→ Instruction: Report every line below that holds the word "GRAMIN".

**** Material supplied ****

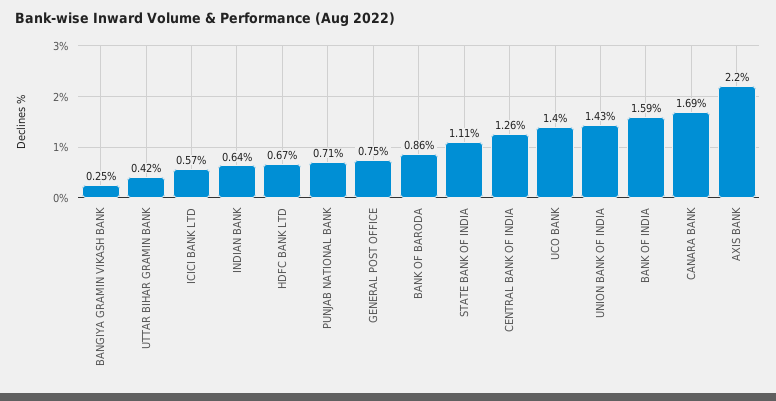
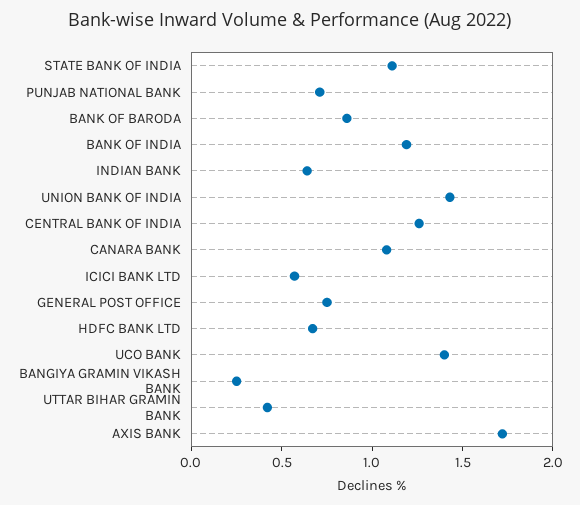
  {
    "BANGIYA GRAMIN VIKASH BANK": 0.25,
    "UTTAR BIHAR GRAMIN BANK": 0.42,
    "ICICI BANK LTD": 0.57,
    "INDIAN BANK": 0.64,
    "HDFC BANK LTD": 0.67,
    "PUNJAB NATIONAL BANK": 0.71,
    "GENERAL POST OFFICE": 0.75,
    "BANK OF BARODA": 0.86,
    "STATE BANK OF INDIA": 1.11,
    "CENTRAL BANK OF INDIA": 1.26,
    "UCO BANK": 1.4,
    "UNION BANK OF INDIA": 1.43,
-   "BANK OF INDIA": 1.59,
+   "BANK OF INDIA": 1.2,
-   "CANARA BANK": 1.69,
+   "CANARA BANK": 1.1,
-   "AXIS BANK": 2.2
+   "AXIS BANK": 1.7
  }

****

→ Finished task:
    "BANGIYA GRAMIN VIKASH BANK": 0.25,
    "UTTAR BIHAR GRAMIN BANK": 0.42,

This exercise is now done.